A Latent Variable Framework for Scaling Laws in Large Language Models
Peiyao Cai, Chengyu Cui, Felipe Maia Polo, Seamus Somerstep, Leshem Choshen, Mikhail Yurochkin, Moulinath Banerjee, Yuekai Sun, Kean Ming Tan, Gongjun Xu
TL;DR
The paper tackles the challenge that classical LLM scaling laws, which relate performance to model size and data, poorly capture the heterogeneous, multi-faceted capabilities across diverse model families and benchmarks. It introduces a latent-variable framework where family-specific latent abilities generate benchmark performance through a beta-based IRT-like model, enabling coherent cross-family evaluation, uncertainty quantification, and interpretable skill dimensions. The authors develop a likelihood-based estimator with identifiability constraints, prove consistency and asymptotic normality, and provide scalable computation via projected stochastic gradient ascent and posterior sampling. Empirically, they fit the model to 12 Open LLM Leaderboard benchmarks, uncover four interpretable latent skills, generate prediction intervals for unevaluated models, and derive compute-optimal scaling guidance for different skills. This framework offers principled tooling for planning compute, benchmarking, and understanding how design choices shape emergent capabilities in large language models.
Abstract
We propose a statistical framework built on latent variable modeling for scaling laws of large language models (LLMs). Our work is motivated by the rapid emergence of numerous new LLM families with distinct architectures and training strategies, evaluated on an increasing number of benchmarks.
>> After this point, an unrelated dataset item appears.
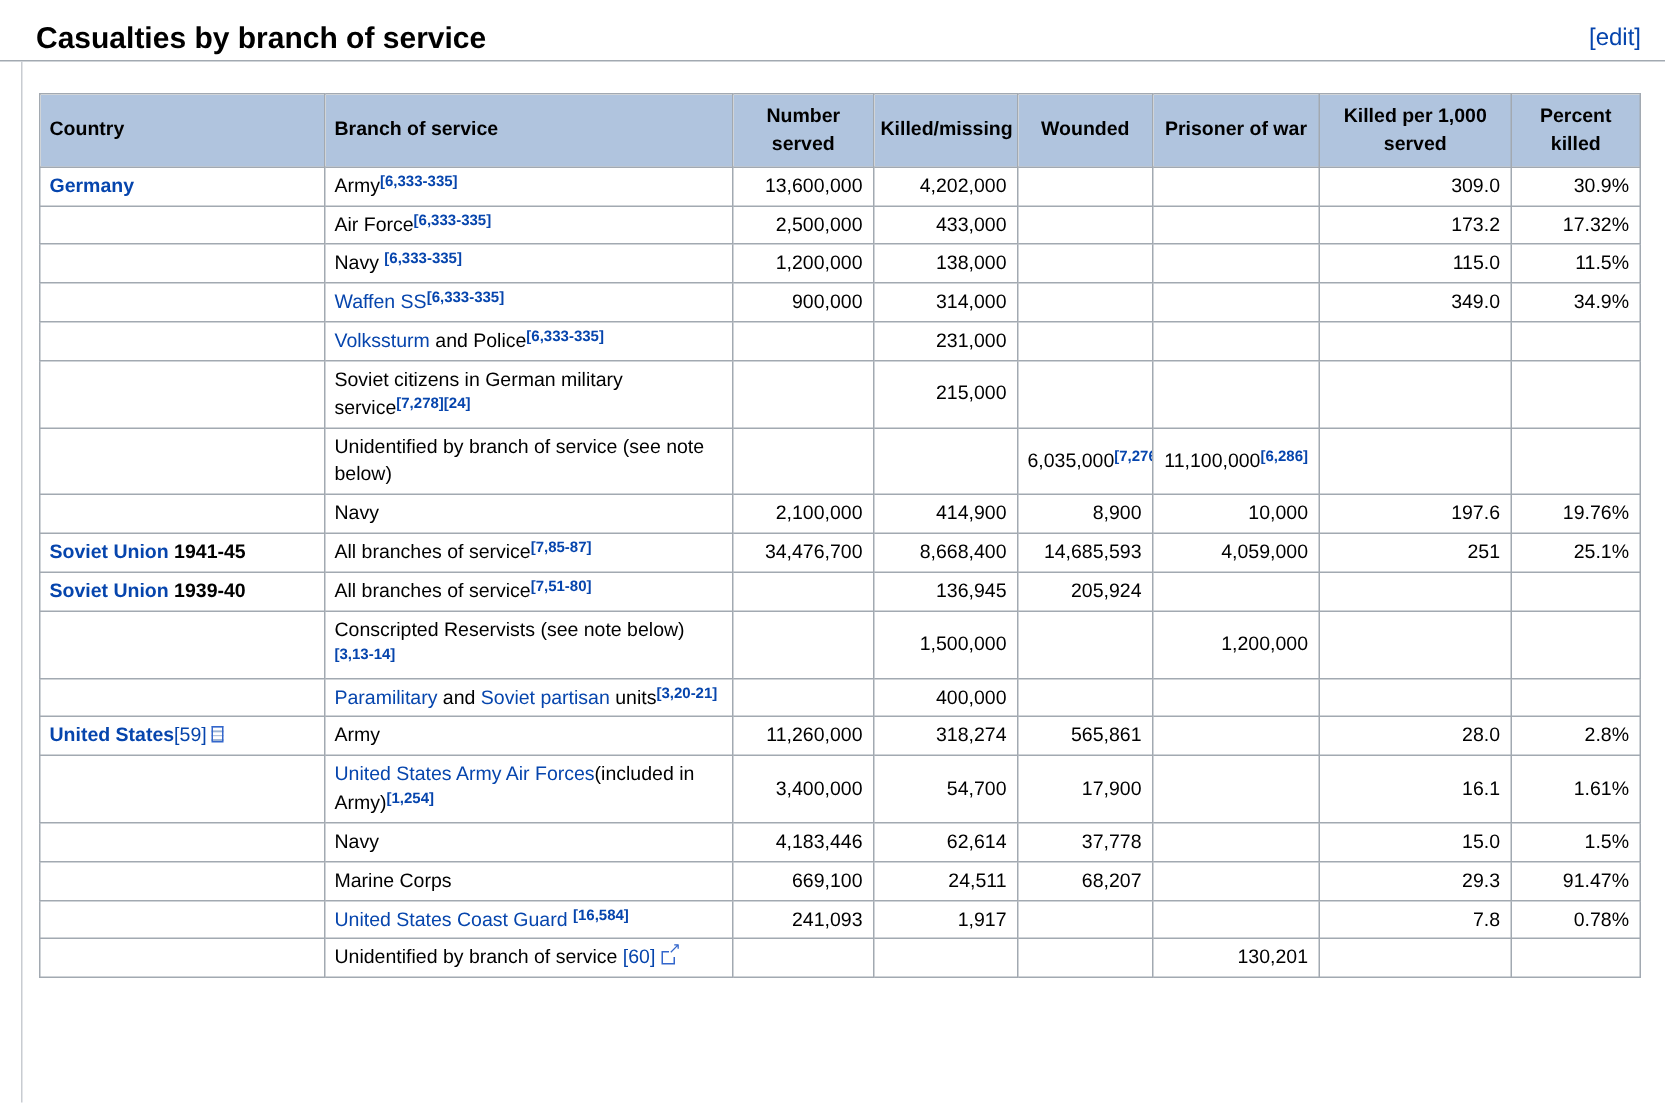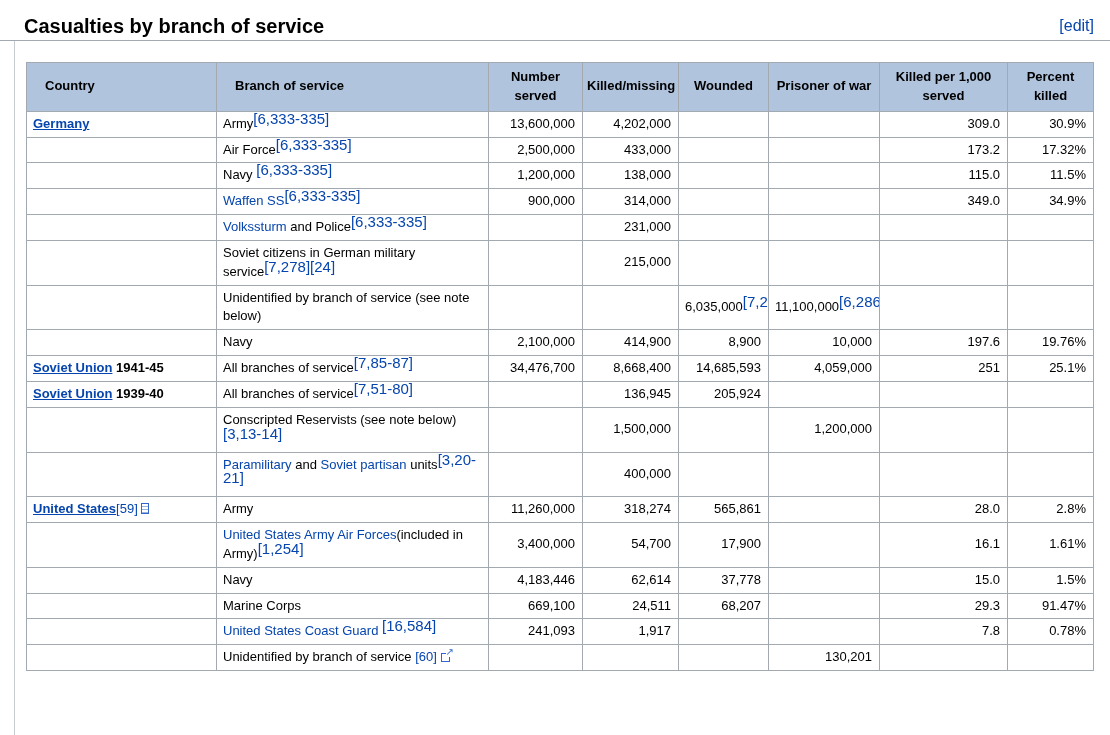"Country" .wikitable th.left { padding-left: 18px -> 6px }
This heterogeneity makes a single global scaling curve inadequate for capturing how performance varies across families and benchmarks. To address this, we propose a latent variable modeling framework in which each LLM family is associated with a latent variable that captures the common underlying features in that family. An LLM's performance on different benchmarks is then driven by its latent skills, which are jointly determined by the latent variable and the model's own observable features. We develop an estimation procedure for this latent variable model and establish its statistical properties. We also design efficient numerical algorithms that support estimation and various downstream tasks. Empirically, we evaluate the approach on 12 widely used benchmarks from the Open LLM Leaderboard (v1/v2).